Laffzone: A Place For Laffz

More Robert Christgau Record Reviews Not Actually Written By Robert Christgau

Tuesday February 9, 2010

SAMMY HAGAR: Too Hot For The Cool

Ayn Rand said all prisons hold the same prisoner, which may shed light on Hagar’s growing approval among the middle-middle class (and, intriguingly, Moldovans).  Even a true blue trend-hopper-on enjoys moments when he just wasn’t born to follow.  And so it proves on this third-ish album where things get a little rich for not-DLR’s own blood.  “Trail of the Track” packs a nice wallop.

TONY ORLANDO AND DAWN: A Very Special Clauding Day With You

Morning certainly becomes Dawn, but does a new day beckon for Mr. Orlando?  Organic consistency will always be the T.O. way, and here we find modern touches amid the Old World (and Testament!) moonshines.  “Time Of Year (for Clauding)” touches on the Civil Rights movement without mentioning Reverend King — or Danny Kaye.

TEMPLE OF THE DOG: Moon Teacher

Conspicuous consumption can sound stale when all hands aren’t on deck.  Chris Cornell’s rapturous whooze of a croon had more resonance on the self-titled debut (and sundry releases in his other outfit, whatever that was), but perhaps it’s fitting to find him in a suppler mood this time out.  Both heavy and lightweight, with a singular ordinariness, the album almost makes you wish for another trophy in the cabinet.

SPOOKY TOOTH: Just Toothin’

Reunions can be very shaggy dogs indeed, but before you start counting all the fleas take a minute to give this platter a play.
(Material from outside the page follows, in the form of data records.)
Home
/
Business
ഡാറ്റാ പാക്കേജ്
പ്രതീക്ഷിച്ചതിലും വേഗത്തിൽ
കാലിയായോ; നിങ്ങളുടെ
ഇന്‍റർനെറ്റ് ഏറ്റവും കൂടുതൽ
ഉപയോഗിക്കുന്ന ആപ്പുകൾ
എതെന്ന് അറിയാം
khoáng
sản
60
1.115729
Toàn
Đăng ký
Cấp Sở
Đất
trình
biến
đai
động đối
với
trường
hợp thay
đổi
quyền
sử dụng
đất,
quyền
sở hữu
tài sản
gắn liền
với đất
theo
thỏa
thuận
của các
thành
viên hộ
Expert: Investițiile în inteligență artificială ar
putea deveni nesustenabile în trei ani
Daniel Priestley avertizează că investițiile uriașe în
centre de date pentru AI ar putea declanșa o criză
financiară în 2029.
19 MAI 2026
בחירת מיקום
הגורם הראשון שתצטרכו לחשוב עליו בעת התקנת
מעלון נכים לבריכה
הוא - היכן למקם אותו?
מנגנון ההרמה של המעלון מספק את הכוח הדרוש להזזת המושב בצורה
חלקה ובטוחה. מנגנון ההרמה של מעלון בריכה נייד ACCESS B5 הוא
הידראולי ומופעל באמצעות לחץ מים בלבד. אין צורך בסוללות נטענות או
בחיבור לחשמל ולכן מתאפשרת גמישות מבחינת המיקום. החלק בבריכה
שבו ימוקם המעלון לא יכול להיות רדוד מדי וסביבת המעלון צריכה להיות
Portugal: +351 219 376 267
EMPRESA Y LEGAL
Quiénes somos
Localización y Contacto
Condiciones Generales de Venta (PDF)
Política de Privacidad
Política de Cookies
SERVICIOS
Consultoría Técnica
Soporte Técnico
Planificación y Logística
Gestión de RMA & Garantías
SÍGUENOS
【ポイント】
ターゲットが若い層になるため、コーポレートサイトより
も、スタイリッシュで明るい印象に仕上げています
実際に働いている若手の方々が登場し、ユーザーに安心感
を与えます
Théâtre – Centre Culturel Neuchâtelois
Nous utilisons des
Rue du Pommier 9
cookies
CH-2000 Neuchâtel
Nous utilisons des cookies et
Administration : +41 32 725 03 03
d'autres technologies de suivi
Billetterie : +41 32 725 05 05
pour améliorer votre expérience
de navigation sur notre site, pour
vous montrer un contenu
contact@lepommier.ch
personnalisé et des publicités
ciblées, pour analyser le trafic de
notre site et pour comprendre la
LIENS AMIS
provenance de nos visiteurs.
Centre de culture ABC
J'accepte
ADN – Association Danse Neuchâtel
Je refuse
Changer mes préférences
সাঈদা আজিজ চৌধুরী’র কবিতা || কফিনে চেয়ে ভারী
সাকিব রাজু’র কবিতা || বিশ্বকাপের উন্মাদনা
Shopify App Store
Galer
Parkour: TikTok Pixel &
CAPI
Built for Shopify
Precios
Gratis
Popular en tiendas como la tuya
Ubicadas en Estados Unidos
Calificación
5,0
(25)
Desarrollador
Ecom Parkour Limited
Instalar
Turns out old dogs still know how to fetch those same boogie-fied sticks, and with about half the slobber of the old days.

TOOTS AND THE MAYTALS: Vibration Vacation

Hey, I like a man with brains, too.  But if Kingston is truly a “state of mind [mon],” can I have the carkeys back now?

NICK RHODES: Another Face, Another Place

Where were you in the 1980’s?  It may seem discomfiting for a still-young pacemaker like Rhodes to attack and retreat with such equal ferocity, but that’s why God made the movies (and made them in blazing technicolor).  Tell it to his old bandmates, if they don’t tell you first.

DANZIG: Up Out Of The Earth

It’s a nice, cold splash of water to hear Glenn in such fine, avuncular form.  His lyrics bob and weave like yesterday’s prizefighter, and it’s his funkiest band since 1990’s Lucifuge.  Where the shadows of Iggy and Morrison once held him down like brutal cops bent on getting that conviction any which-a-way, Mr. D. now dances with you, instead of his own demons.  Nice to know the summer finally has its anthem in “Black Porridge Blues” — a “Gimme Shelter” for the video set.